Grey mullet found in Irish waters comprise three closely related species: thick-lipped grey mullet, thin-lipped grey mullet and golden grey mullet. The three species, which look very similar to each other, all have strong, streamlined, silvery bodies with dark streaks, with large scales, a flattened head and two dorsal fins, the first of which has four small spines. Grey mullet are a coastal fish usually found in estuaries and brackish waters, where they like to graze on algae and gulp up detritus from the sea floor to feed on organic matter and invertebrates. They can be often seen in schools cruising through harbours or along piers close to the surface.
Thick-lipped grey mullet (Chelon labrosus)
The thick-lipped grey mullet is the best known in Irish waters. It can be distinguished by the pectoral fins either side of its head, which are long, pointed and reach past the pupils of the eyes when folded forwards. It has a reputation among anglers as a strong sport fish that is wily and difficult to hook and land.
Golden grey mullet (Chelon auratus)
The golden grey mullet has become more common in Irish waters in recent years, possibly due to ocean warming that has allowed it to expand its range northwards.

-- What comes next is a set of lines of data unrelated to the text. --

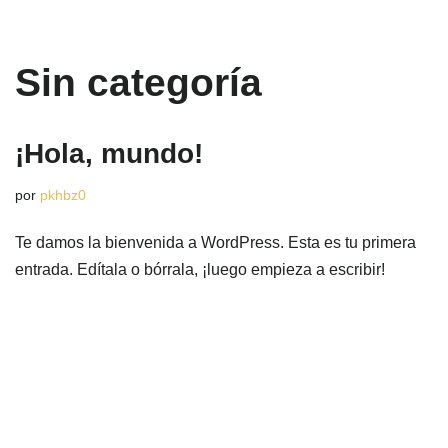
Saltar
Sin categoría
al
contenido
¡Hola, mundo!
por
pkhbz0
Te damos la bienvenida a WordPress. Esta es tu primera
entrada. Edítala o bórrala, ¡luego empieza a escribir!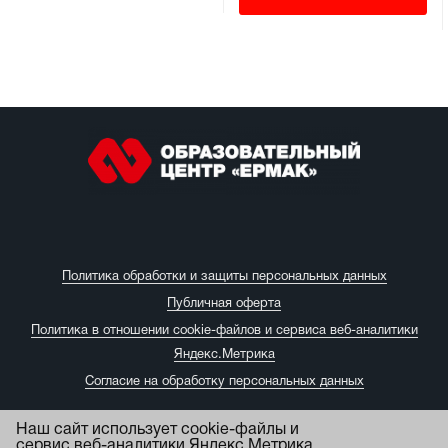
Политика обработки и защиты персональных данных
Публичная оферта
Политика в отношении cookie-файлов и сервиса веб-аналитики
Яндекс.Метрика
Согласие на обработку персональных данных
Наш сайт использует cookie-файлы и
сервис веб-аналитики Яндекс.Метрика.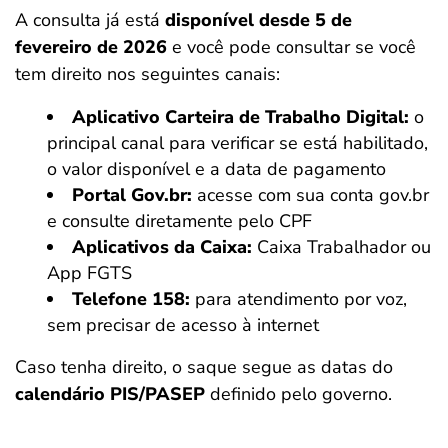
A consulta já está
disponível desde 5 de
fevereiro de 2026
e você pode consultar se você
tem direito nos seguintes canais:
Aplicativo Carteira de Trabalho Digital:
o
principal canal para verificar se está habilitado,
o valor disponível e a data de pagamento
Portal Gov.br:
acesse com sua conta gov.br
e consulte diretamente pelo CPF
Aplicativos da Caixa:
Caixa Trabalhador ou
App FGTS
Telefone 158:
para atendimento por voz,
sem precisar de acesso à internet
Caso tenha direito, o saque segue as datas do
calendário PIS/PASEP
definido pelo governo.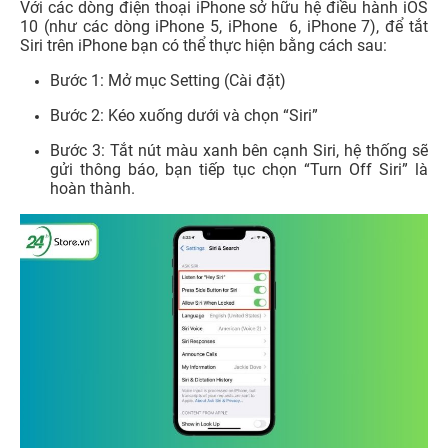
Với các dòng điện thoại iPhone sở hữu hệ điều hành iOS
10 (như các dòng iPhone 5, iPhone 6, iPhone 7), để tắt
Siri trên iPhone bạn có thể thực hiện bằng cách sau:
Bước 1:
Mở mục
Setting (Cài đặt)
Bước 2:
Kéo xuống dưới và chọn “Siri”
Bước 3: Tắt nút màu xanh bên cạnh Siri, hệ thống sẽ
gửi thông báo, bạn tiếp tục chọn “Turn Off Siri”
là
hoàn thành.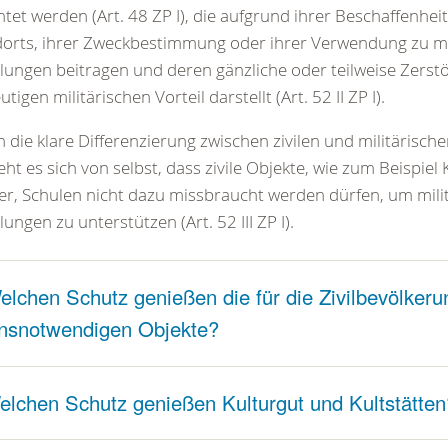
htet werden (Art. 48 ZP I), die aufgrund ihrer Beschaffenheit
orts, ihrer Zweckbestimmung oder ihrer Verwendung zu mi
ungen beitragen und deren gänzliche oder teilweise Zerst
utigen militärischen Vorteil darstellt (Art. 52 II ZP I).
 die klare Differenzierung zwischen zivilen und militärisch
eht es sich von selbst, dass zivile Objekte, wie zum Beispiel 
r, Schulen nicht dazu missbraucht werden dürfen, um mili
ungen zu unterstützen (Art. 52 III ZP I).
elchen Schutz genießen die für die Zivilbevölkeru
nsnotwendigen Objekte?
elchen Schutz genießen Kulturgut und Kultstätten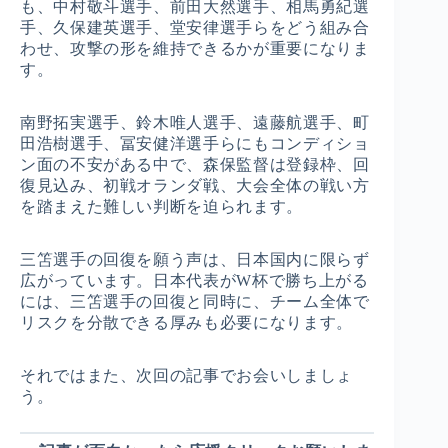
も、中村敬斗選手、前田大然選手、相馬勇紀選
手、久保建英選手、堂安律選手らをどう組み合
わせ、攻撃の形を維持できるかが重要になりま
す。
南野拓実選手、鈴木唯人選手、遠藤航選手、町
田浩樹選手、冨安健洋選手らにもコンディショ
ン面の不安がある中で、森保監督は登録枠、回
復見込み、初戦オランダ戦、大会全体の戦い方
を踏まえた難しい判断を迫られます。
三笘選手の回復を願う声は、日本国内に限らず
広がっています。日本代表がW杯で勝ち上がる
には、三笘選手の回復と同時に、チーム全体で
リスクを分散できる厚みも必要になります。
それではまた、次回の記事でお会いしましょ
う。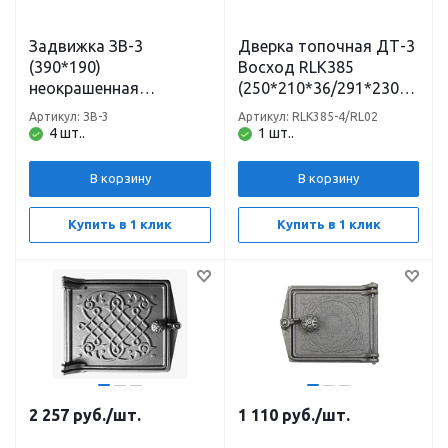
Задвижка ЗВ-3
Дверка топочная ДТ-3
(390*190)
Восход RLK385
неокрашенная
(250*210*36/291*230*6
Балезино
7) неокрашенная
Артикул: ЗВ-3
Артикул: RLK385-4/RL02
Рубцовск
4 шт..
1 шт..
В корзину
В корзину
Купить в 1 клик
Купить в 1 клик
2 257
руб.
/шт.
1 110
руб.
/шт.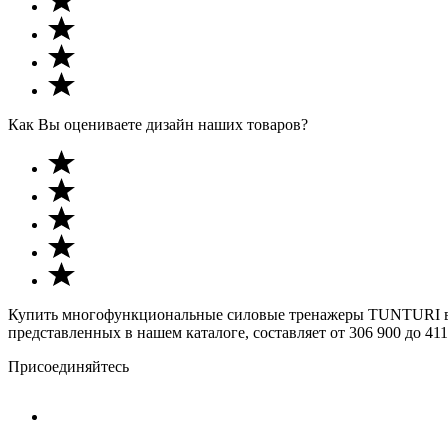
Как Вы оцениваете дизайн наших товаров?
Купить многофункциональные силовые тренажеры TUNTURI в Мо
представленных в нашем каталоге, составляет от 306 900 до 411
Присоединяйтесь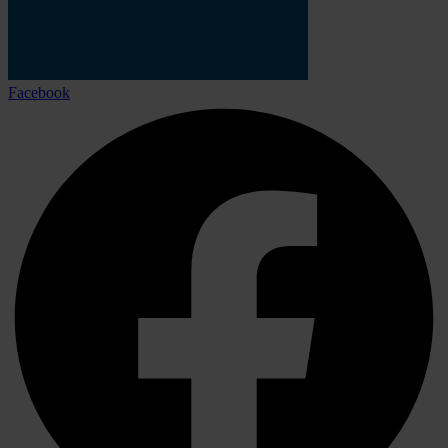
Facebook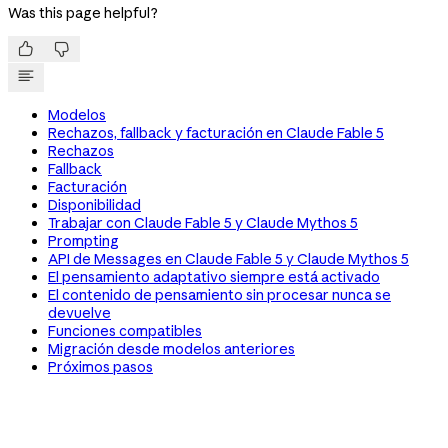
Was this page helpful?


Modelos
Rechazos, fallback y facturación en Claude Fable 5
Rechazos
Fallback
Facturación
Disponibilidad
Trabajar con Claude Fable 5 y Claude Mythos 5
Prompting
API de Messages en Claude Fable 5 y Claude Mythos 5
El pensamiento adaptativo siempre está activado
El contenido de pensamiento sin procesar nunca se
devuelve
Funciones compatibles
Migración desde modelos anteriores
Próximos pasos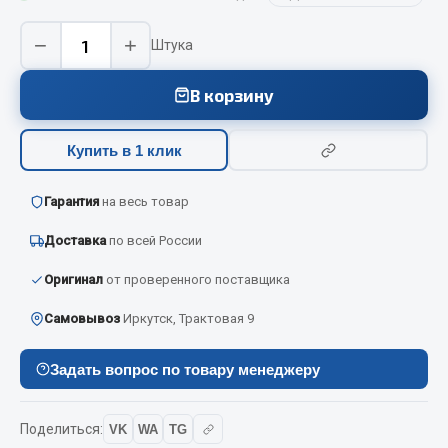
Вымпела
−
+
Штука
Показать ещё
В корзину
Весь раздел
Купить в 1 клик
Смазочные материалы
Гарантия
на весь товар
Масла
Охладжающие жидкости
Доставка
по всей России
Технические жидкости
Оригинал
от проверенного поставщика
Весь раздел
Самовывоз
Иркутск, Трактовая 9
МЕТИЗЫ
Задать вопрос по товару менеджеру
Болты
Поделиться:
VK
WA
TG
Гайки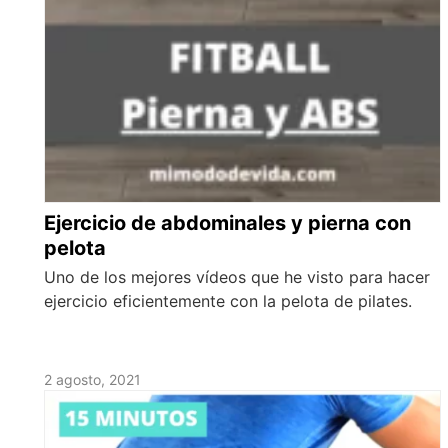
Ejercicio de abdominales y pierna con
pelota
Uno de los mejores vídeos que he visto para hacer
ejercicio eficientemente con la pelota de pilates.
2 agosto, 2021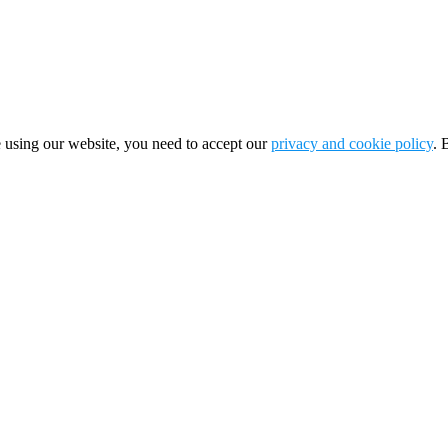
 using our website, you need to accept our
privacy and cookie policy
. 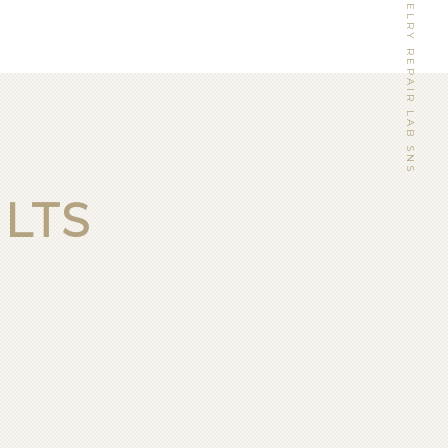
WATCH&JEWELRY REPAIR LAB SNS
LTS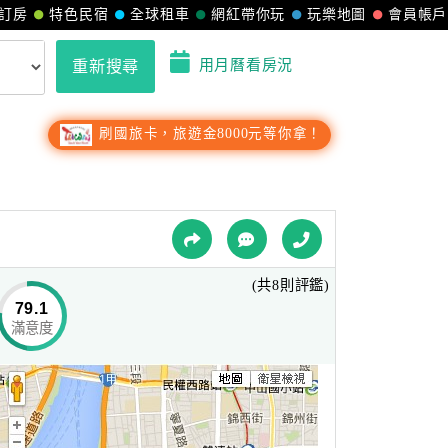
訂房
特色民宿
全球租車
網紅帶你玩
玩樂地圖
會員帳戶
用月曆看房況
重新搜尋
刷國旅卡，旅遊金8000元等你拿！
(共8則評鑑)
79.1
滿意度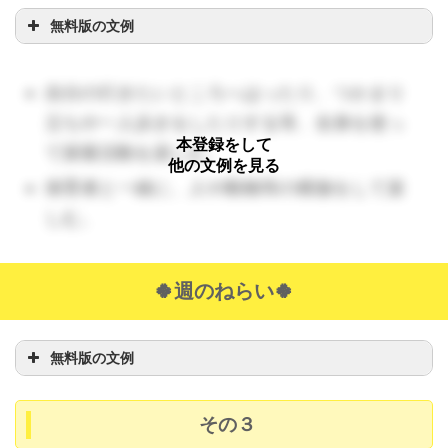
無料版の文例
自分の行きたいところへはったり、つかまり
立ちや一人歩きをしたりする等、全身を使っ
本登録をして
て探索活動を楽しむ。
他の文例を見る
保育者と一緒に、人や動物等の模倣をして楽
しむ。
🍀週のねらい🍀
無料版の文例
その３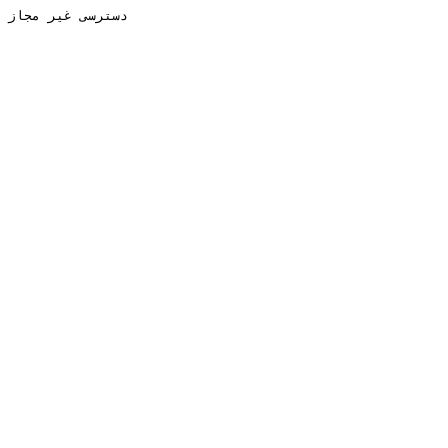
دسترسی غیر مجاز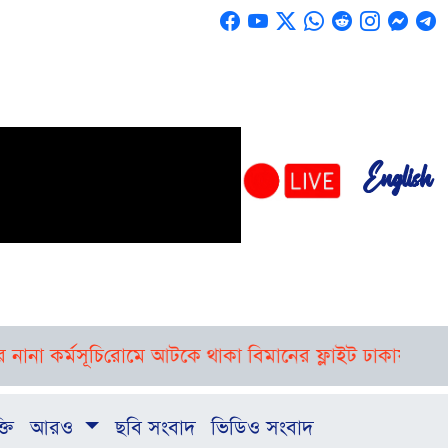
English
া কর্মসূচি
রোমে আটকে থাকা বিমানের ফ্লাইট ঢাকায় পৌঁছেছে
ত
্তি
আরও
ছবি সংবাদ
ভিডিও সংবাদ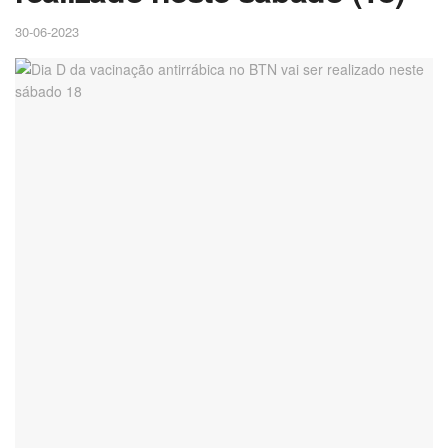
30-06-2023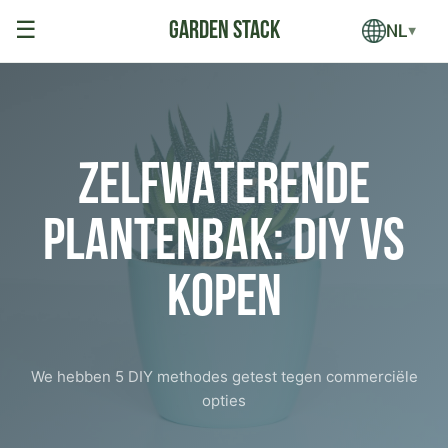
☰
NL
▼
Zelfwaterende
Plantenbak: DIY vs
Kopen
We hebben 5 DIY methodes getest tegen commerciële
opties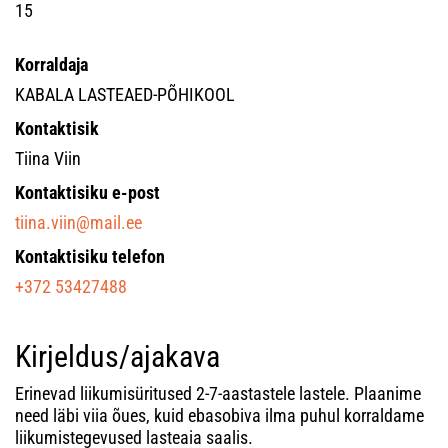
15
Korraldaja
KABALA LASTEAED-PÕHIKOOL
Kontaktisik
Tiina Viin
Kontaktisiku e-post
tiina.viin@mail.ee
Kontaktisiku telefon
+372 53427488
Kirjeldus/ajakava
Erinevad liikumisüritused 2-7-aastastele lastele. Plaanime
need läbi viia õues, kuid ebasobiva ilma puhul korraldame
liikumistegevused lasteaia saalis.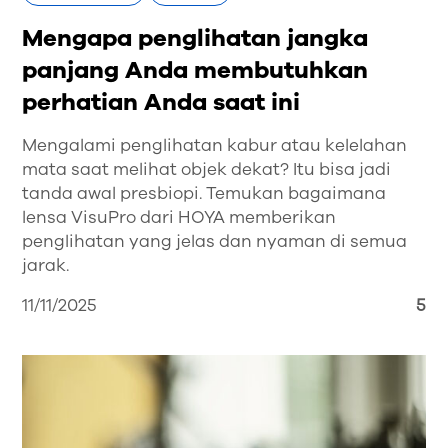
Mengapa penglihatan jangka
panjang Anda membutuhkan
perhatian Anda saat ini
Mengalami penglihatan kabur atau kelelahan
mata saat melihat objek dekat? Itu bisa jadi
tanda awal presbiopi. Temukan bagaimana
lensa VisuPro dari HOYA memberikan
penglihatan yang jelas dan nyaman di semua
jarak.
11/11/2025
5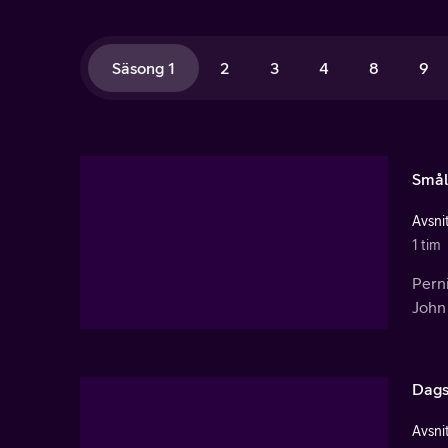
Säsong 1
2
3
4
8
9
Smål
Avsnit
1 tim
Pern
John
Dags 
Avsnit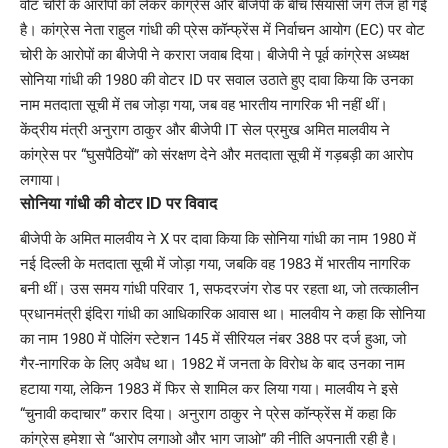
वोट चोरी के आरोपों को लेकर कांग्रेस और बीजेपी के बीच सियासी जंग तेज हो गई
है। कांग्रेस नेता राहुल गांधी की प्रेस कॉन्फ्रेंस में निर्वाचन आयोग (EC) पर वोट
चोरी के आरोपों का बीजेपी ने करारा जवाब दिया। बीजेपी ने पूर्व कांग्रेस अध्यक्ष
सोनिया गांधी की 1980 की वोटर ID पर सवाल उठाते हुए दावा किया कि उनका
नाम मतदाता सूची में तब जोड़ा गया, जब वह भारतीय नागरिक भी नहीं थीं।
केंद्रीय मंत्री अनुराग ठाकुर और बीजेपी IT सेल प्रमुख अमित मालवीय ने
कांग्रेस पर “घुसपैठियों” को संरक्षण देने और मतदाता सूची में गड़बड़ी का आरोप
लगाया।
सोनिया गांधी की वोटर ID पर विवाद
बीजेपी के अमित मालवीय ने X पर दावा किया कि सोनिया गांधी का नाम 1980 में
नई दिल्ली के मतदाता सूची में जोड़ा गया, जबकि वह 1983 में भारतीय नागरिक
बनी थीं। उस समय गांधी परिवार 1, सफदरजंग रोड पर रहता था, जो तत्कालीन
प्रधानमंत्री इंदिरा गांधी का आधिकारिक आवास था। मालवीय ने कहा कि सोनिया
का नाम 1980 में पोलिंग स्टेशन 145 में सीरियल नंबर 388 पर दर्ज हुआ, जो
गैर-नागरिक के लिए अवैध था। 1982 में जनता के विरोध के बाद उनका नाम
हटाया गया, लेकिन 1983 में फिर से शामिल कर लिया गया। मालवीय ने इसे
“चुनावी कदाचार” करार दिया। अनुराग ठाकुर ने प्रेस कॉन्फ्रेंस में कहा कि
कांग्रेस हमेशा से “आरोप लगाओ और भाग जाओ” की नीति अपनाती रही है।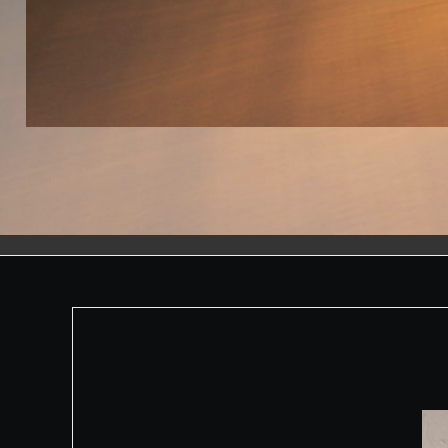
FIL À BOIS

As well as a distinct gold-coloured patch just behind the eyes, the golden grey mullet can be distinguished by the pectoral fins either side of its head, which just reach the eyes when folded forwards.
Thin-lipped grey mullet (Chelon ramada)
The thin-lipped grey mullet is a relatively lesser-known species and is not as frequently caught in Ireland compared with the other grey mullet. It can be distinguished by the pectoral fins either side of its head, which do not reach the eyes when folded forwards. The thin-lipped mullet is one of the species of interest for the DiadES project on ecosystem services provided by diadromous fish.